Abstract

The objective of the study was to test a new methodology that combines non-destructive, high-precision analytical techniques to detect and quantify formation damage introduced by drilling fluids.

Reservoir core material and standard Berea sandstone samples were exposed to synthetic oil based and water based drilling fluids under downhole conditions simulated by radial drainage, dynamic filtration experiments. Alterations in the rock pore structure were investigated using non-destructive methods including 10-MHz Nuclear Magnetic Resonance (NMR) relaxation measurements, NMR Imaging and Computed Tomography (CT) Scanning. Backscattered Electron Imaging (BSEI), core analysis and mercury porosimetry provided additional, quantitative information on baseline rock properties.

Results show that several types of damage can be identified and quantified. Mud solids (barite) caused shallow, partially irremovable internal filtercakes. Polymers accumulated deeply inside core plugs and are considered to be potentially damaging. The synthetic oil based fluid introduced surfactants into the rock which could not be removed by backflooding.

The study demonstrates the high potential of the methodology to generate comprehensive data on the type and distribution of components that can cause formation damage in reservoir rocks.

Introduction

Formation damage is the impairment to the productivity of hydrocarbon bearing rock formations caused by the combination of mechanical and chemical activities required to drill or complete wells or stimulate reservoirs. Wellbore damage occurs where introduced or released particles, water, emulsions or scaling products alter the hydrocarbon delivery system. Recognition and treatment of formation damage typically rely on core displacement tests in combination with traditional core analysis and petrographic analysis methods. Coreflood experiments are useful indicators of the changes in the baseline permeability, yet, they provide no direct insight into the causative and triggering mechanisms controlling damage.
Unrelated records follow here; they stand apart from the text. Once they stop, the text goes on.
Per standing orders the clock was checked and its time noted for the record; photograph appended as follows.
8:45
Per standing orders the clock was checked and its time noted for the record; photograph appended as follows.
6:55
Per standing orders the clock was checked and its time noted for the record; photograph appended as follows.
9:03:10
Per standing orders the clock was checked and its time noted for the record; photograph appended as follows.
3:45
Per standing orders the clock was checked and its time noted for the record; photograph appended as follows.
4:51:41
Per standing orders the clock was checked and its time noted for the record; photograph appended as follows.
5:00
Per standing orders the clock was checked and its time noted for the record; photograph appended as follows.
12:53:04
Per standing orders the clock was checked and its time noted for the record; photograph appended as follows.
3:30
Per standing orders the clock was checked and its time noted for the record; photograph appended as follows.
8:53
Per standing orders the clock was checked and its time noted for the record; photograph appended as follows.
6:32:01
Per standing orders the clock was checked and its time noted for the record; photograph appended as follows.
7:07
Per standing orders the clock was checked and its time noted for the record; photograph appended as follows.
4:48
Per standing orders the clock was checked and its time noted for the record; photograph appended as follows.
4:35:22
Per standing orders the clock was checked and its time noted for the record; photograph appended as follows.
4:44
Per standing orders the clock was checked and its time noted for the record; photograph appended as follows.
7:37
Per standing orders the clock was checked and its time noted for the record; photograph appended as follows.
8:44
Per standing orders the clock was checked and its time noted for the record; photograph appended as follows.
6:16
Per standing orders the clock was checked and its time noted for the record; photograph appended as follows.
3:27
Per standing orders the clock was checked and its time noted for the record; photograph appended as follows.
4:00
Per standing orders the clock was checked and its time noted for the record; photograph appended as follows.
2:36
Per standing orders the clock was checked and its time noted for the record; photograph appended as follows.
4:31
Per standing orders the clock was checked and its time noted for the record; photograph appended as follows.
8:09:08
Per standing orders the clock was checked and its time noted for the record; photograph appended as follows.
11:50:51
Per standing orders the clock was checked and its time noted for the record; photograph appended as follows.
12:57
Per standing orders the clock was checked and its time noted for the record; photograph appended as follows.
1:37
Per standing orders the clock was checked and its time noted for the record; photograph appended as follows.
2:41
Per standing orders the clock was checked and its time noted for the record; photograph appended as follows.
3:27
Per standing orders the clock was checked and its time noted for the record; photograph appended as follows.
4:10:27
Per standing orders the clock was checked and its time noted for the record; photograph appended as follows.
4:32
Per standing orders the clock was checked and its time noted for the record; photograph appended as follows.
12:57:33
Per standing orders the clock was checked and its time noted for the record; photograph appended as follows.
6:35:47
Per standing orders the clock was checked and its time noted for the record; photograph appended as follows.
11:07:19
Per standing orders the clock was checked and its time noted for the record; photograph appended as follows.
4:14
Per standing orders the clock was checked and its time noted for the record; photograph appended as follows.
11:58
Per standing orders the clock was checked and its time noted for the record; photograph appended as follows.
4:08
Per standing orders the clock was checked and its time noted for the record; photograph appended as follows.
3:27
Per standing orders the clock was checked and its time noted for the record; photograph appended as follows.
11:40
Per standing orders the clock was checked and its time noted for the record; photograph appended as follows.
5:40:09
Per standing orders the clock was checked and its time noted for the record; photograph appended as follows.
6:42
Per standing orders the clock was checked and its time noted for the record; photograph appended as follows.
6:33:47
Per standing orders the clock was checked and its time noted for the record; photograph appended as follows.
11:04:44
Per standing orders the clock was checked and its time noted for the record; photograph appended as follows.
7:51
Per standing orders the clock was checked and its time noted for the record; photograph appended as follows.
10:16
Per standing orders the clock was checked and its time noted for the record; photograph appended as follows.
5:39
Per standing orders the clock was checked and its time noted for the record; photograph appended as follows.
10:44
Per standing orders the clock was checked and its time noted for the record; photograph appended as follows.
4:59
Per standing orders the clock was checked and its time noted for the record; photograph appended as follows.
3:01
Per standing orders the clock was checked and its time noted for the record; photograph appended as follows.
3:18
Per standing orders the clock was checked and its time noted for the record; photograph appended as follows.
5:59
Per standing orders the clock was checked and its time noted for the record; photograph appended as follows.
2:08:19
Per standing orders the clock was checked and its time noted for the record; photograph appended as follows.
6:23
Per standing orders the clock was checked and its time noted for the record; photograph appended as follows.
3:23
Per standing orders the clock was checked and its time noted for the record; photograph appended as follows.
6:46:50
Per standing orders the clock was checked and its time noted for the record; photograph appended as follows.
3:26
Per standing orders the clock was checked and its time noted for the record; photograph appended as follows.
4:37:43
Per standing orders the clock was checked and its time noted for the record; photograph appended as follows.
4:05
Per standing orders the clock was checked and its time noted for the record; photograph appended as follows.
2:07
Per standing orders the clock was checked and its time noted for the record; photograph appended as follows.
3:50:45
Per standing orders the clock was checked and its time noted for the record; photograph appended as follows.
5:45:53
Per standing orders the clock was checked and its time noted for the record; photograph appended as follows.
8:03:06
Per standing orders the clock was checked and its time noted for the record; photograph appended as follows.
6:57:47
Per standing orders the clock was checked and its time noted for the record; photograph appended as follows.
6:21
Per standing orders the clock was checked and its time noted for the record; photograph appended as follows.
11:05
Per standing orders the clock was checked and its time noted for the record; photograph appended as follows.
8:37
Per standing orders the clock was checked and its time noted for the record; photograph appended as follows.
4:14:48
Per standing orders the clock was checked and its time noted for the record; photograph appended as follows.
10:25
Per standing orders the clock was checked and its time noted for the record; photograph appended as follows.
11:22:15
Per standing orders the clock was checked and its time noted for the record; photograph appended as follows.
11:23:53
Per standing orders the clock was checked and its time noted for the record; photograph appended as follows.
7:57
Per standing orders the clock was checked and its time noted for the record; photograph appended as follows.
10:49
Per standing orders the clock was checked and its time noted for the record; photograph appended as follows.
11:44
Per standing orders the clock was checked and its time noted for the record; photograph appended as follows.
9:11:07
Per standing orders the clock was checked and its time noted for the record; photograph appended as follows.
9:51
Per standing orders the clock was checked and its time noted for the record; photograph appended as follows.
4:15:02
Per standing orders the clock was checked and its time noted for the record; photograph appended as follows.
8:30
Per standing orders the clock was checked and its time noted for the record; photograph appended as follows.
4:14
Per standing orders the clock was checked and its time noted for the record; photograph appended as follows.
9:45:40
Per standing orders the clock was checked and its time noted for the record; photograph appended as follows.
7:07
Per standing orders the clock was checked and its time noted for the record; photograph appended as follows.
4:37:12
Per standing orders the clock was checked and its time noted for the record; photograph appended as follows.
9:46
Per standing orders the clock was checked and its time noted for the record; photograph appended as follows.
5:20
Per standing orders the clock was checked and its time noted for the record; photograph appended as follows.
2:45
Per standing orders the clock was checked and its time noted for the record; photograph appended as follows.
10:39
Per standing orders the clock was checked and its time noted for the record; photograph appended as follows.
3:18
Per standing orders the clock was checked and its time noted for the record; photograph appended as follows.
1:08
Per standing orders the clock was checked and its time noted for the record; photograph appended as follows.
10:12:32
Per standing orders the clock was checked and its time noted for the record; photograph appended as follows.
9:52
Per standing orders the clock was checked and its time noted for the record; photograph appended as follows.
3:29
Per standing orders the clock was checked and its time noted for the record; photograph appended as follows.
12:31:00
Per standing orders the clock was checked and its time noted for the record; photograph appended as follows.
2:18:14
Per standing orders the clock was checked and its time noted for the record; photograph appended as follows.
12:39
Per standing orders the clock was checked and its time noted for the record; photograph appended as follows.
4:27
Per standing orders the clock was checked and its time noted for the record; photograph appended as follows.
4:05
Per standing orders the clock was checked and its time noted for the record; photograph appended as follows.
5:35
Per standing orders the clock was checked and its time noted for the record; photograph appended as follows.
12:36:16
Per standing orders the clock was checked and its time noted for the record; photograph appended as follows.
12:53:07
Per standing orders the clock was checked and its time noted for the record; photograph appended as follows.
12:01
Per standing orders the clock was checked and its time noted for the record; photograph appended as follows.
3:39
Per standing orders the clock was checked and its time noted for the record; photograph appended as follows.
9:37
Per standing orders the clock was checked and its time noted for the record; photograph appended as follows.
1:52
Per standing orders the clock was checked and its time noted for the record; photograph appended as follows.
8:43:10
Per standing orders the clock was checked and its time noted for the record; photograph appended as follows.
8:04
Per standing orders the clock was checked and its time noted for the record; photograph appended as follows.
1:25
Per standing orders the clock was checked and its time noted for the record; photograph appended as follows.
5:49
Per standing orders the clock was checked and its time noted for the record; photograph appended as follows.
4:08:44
At present, any evaluation of the causative mechanisms combines coreflood experiments with petrographic procedures like secondary electron microscopy, cryogenic electron microscopy, thin section observation, X-Ray diffraction or X-Ray Fluorescence". Such approaches have either observational value, i.e. they are non-quantitative, or they may require to break the rock material prior to the analysis.

CT-Scanning, on the other hand, is a well established quantitative and non-destructive analytical method in formation damage analysis. Furthermore, NMR relaxation measurements (cf. Attard et al.), as well as NMR-Imaging have been applied to investigate a large range of petrophysical phenomena, transport processes and chemical reactions inside rocks. Earlier applications of MR-Imaging in non-destructive formation damage analysis have, for example, been reported by Fordham et al. Basan and Pratt combined Backscattered Electron (BSE) Microscopy with image analysis to both identify drill mud components in pore structures and quantify their abundance. Using any of these methods alone, will produce information limited to the individual character of the method. In combination, however, these non-destructive methods will provide comprehensive, quantitative data on the type and distribution of formation damage in a rock.